The appeal being here, the trustee argues two other questions. The first concerns the amended proof. The proof of debt originally filed is admitted to have been defective. A substituted proof was filed by consent of the trustee more than a year after the adjudication, the facts having been agreed in the meantime and an appeal taken. It is argued that the allowance of the amendment is within § 5n, forbidding proofs subsequent to one year after the adjudication, etc. The construction contended for is too narrow. The claim upon which the original proof was made is the same as that ultimately proved. The clause relied upon cannot be taken to exclude amendments. An example similar in principle is the allowance of an amendment setting up the same cause of action after the statute of limitations has run, when the original declaration was bad.

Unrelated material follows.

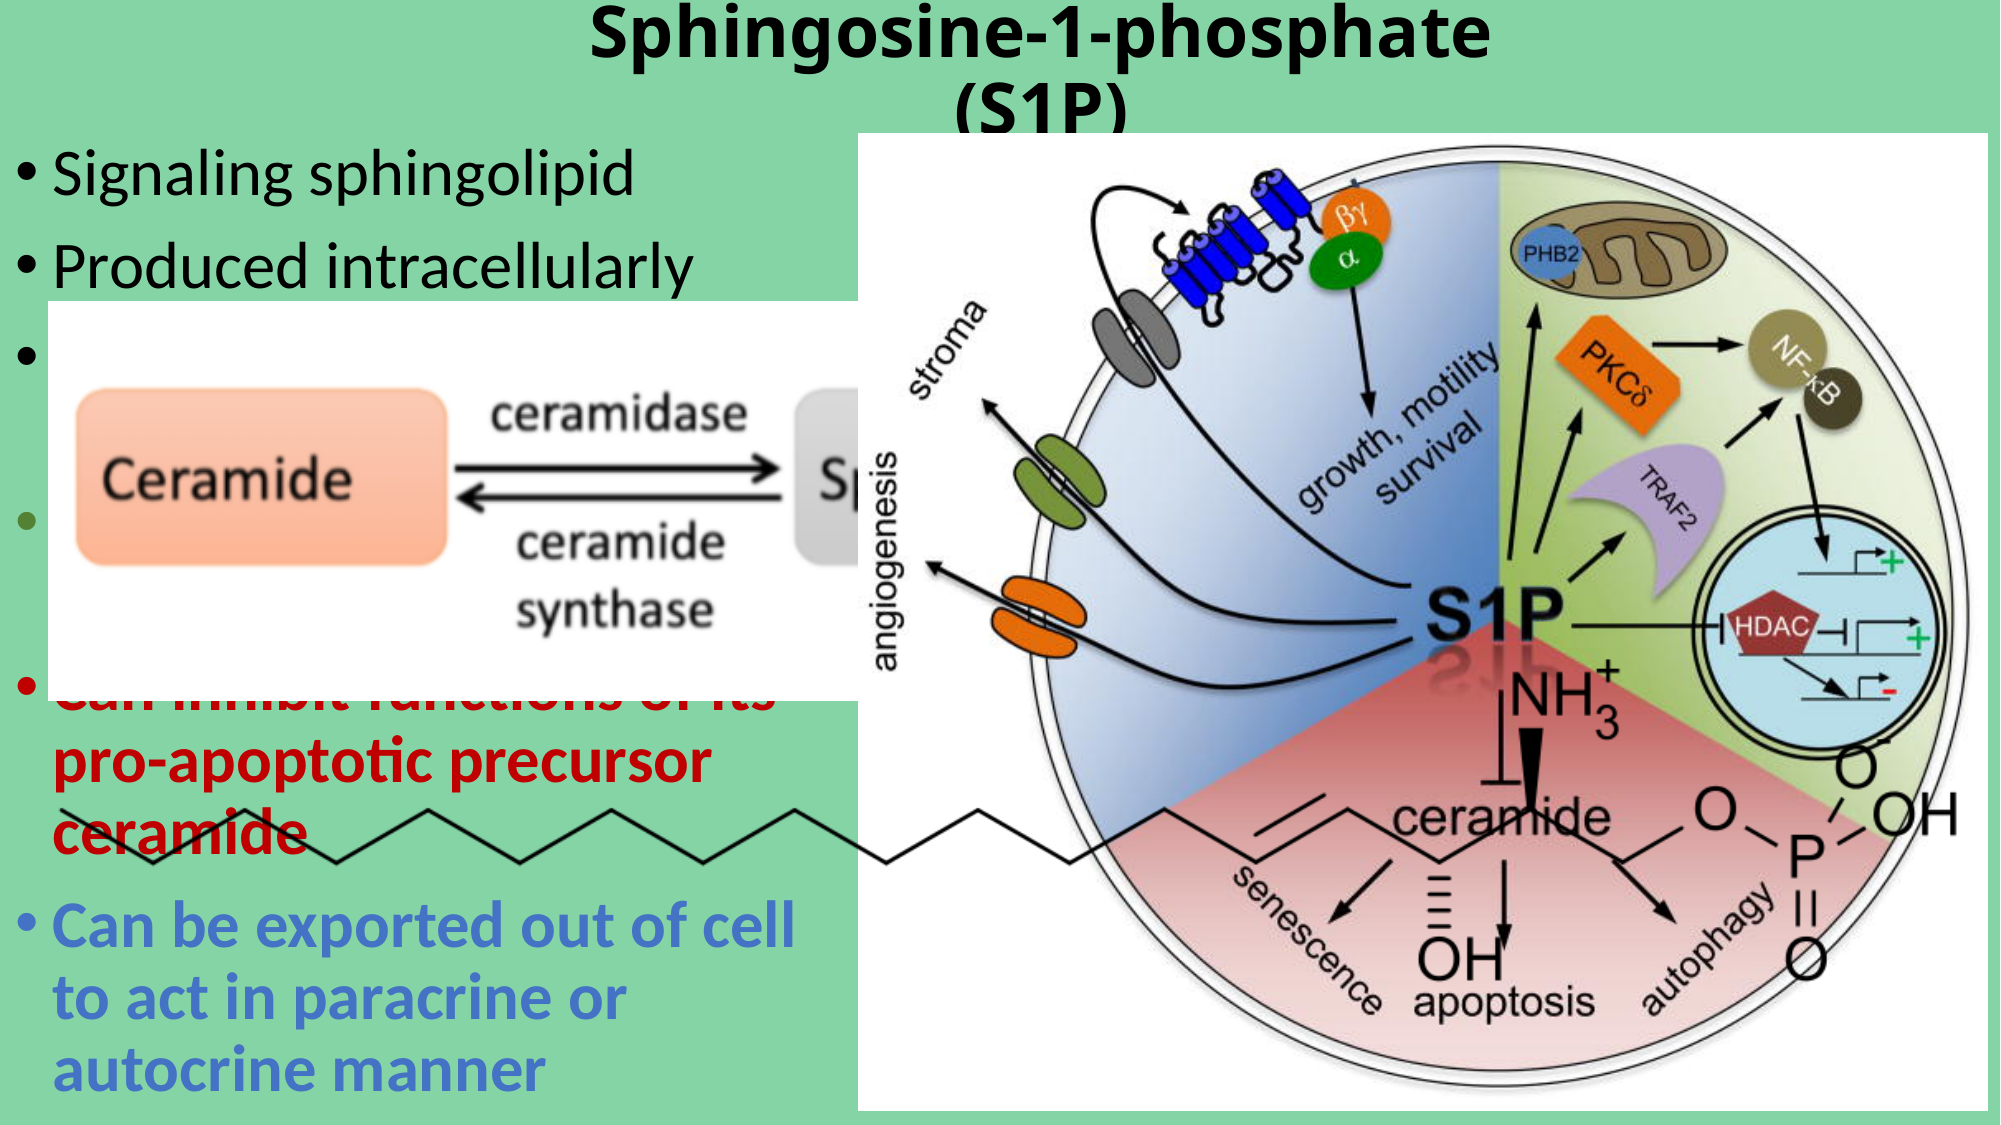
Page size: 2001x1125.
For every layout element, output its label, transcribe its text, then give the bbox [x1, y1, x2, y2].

Sanger v. Newton, 134 Mass. 308. See In re Parkes, 10 N.B.R. 82; In re Baxter, 12 F. 72; In re Glass, 119 F. 509. The proceedings remained in the district court notwithstanding the appeal, and the amendment properly was allowed there. It was little more than a form, as the facts had been agreed of record, and the filing was assented to by the trustee.
A petition was filed by Otis, Wilcox & Co. asserting a lien on the proceeds of a seat in the New York Stock Exchange which formerly belonged to the bankrupts. This lien had not been insisted on by Otis, Wilcox & Co., because of their impression that they had been paid effectually. No one having changed his position on the faith of their waiver, the district court allowed the lien. The circuit court of appeals held that this portion of the decree of the district court was not subject to an appeal to the circuit court of appeals. The argument chiefly relied upon by the appellant is that this is an intervening petition to reach a fund in court, and is not a proceeding in bankruptcy. Under the circumstances of this case, it seems to us that the petition was incident to the claim, Cunningham
v. German Insurance Bank, 101 F. 977; S.C., 4 Am.Bank.Rep. 192, and was a bankruptcy proceeding under § 2, cl. 7, within the meaning of § 25, regulating appeals in bankruptcy proceedings, and that the decree upon it was not "a judgment allowing or rejecting a debt or claim of five hundred dollars or over," within § 25a, 3, and was not an independent ground of appeal. See In re Whitener, 105 F. 180, 186; In re Worcester County, 102 F. 808, 813; In re Rouse, Hazard & Co., 91 F. 96; In re York, 4 N.B.R. 479, 483. If the question should be held to come up as incident to the appeal on the proof, Cunningham v. German Insurance Bank, we see no error in the decree of the district court. It allowed Otis, Wilcox & Co. to correct a mistake expressly made the ground of their waiver, no new rights having intervened. We deal somewhat summarily with this point, because the merits were brought before the circuit court of appeals by a petition for revision under § 24b, and were disposed of very satisfactorily, so far as appears on that petition. We find no error in the decree.